/---

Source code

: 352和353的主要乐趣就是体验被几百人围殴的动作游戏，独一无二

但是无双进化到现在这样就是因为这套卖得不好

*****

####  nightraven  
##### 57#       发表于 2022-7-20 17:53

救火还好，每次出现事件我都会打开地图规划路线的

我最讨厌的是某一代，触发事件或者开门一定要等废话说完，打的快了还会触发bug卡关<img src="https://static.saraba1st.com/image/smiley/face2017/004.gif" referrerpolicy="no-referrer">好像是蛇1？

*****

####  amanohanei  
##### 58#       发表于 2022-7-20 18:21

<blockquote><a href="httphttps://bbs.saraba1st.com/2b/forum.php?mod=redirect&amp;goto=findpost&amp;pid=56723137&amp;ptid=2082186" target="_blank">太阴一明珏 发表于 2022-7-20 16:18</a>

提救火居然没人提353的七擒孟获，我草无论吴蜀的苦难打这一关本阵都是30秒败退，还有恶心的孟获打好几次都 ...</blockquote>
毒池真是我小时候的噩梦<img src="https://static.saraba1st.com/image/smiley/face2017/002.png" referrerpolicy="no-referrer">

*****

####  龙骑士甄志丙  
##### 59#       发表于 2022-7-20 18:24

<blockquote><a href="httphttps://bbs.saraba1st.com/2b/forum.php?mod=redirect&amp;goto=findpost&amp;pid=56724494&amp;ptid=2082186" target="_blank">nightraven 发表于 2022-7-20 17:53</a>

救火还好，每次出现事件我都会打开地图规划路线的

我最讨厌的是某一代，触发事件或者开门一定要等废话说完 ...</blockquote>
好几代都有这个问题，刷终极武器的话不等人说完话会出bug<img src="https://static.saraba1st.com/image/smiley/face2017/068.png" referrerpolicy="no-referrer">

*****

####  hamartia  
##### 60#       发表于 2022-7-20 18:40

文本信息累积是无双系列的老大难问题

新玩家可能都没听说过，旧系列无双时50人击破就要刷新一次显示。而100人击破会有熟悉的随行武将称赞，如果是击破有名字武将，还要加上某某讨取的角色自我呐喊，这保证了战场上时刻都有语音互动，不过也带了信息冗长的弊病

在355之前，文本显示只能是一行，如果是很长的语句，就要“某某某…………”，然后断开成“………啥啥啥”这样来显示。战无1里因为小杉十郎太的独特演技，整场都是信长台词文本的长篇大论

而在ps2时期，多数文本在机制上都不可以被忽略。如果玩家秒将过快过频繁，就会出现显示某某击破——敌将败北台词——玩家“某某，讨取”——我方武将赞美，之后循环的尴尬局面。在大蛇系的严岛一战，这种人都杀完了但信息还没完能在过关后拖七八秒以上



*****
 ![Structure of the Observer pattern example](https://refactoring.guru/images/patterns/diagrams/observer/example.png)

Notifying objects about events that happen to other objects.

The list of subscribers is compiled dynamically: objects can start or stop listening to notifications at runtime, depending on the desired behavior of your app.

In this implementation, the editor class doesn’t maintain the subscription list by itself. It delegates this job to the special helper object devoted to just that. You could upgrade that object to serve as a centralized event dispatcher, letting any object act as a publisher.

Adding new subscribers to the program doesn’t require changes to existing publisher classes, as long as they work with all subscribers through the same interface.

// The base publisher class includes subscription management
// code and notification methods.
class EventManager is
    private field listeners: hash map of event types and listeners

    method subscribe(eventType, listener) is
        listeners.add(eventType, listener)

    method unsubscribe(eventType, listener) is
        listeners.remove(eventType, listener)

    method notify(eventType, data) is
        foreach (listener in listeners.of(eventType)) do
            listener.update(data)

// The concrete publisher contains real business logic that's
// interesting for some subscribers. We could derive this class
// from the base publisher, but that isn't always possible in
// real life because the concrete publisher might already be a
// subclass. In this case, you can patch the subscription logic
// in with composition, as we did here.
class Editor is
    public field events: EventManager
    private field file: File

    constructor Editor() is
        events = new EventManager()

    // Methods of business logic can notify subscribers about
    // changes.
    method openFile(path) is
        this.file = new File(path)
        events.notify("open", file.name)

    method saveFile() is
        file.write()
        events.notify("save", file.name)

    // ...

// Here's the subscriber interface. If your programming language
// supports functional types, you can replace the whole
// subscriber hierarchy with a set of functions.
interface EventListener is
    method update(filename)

\---

Exercise requirements:
Beginning with the line that contains "file.write()", set down every line through the end of the data without change.

Answer section:
        file.write()
        events.notify("save", file.name)

    // ...

// Here's the subscriber interface. If your programming language
// supports functional types, you can replace the whole
// subscriber hierarchy with a set of functions.
interface EventListener is
    method update(filename)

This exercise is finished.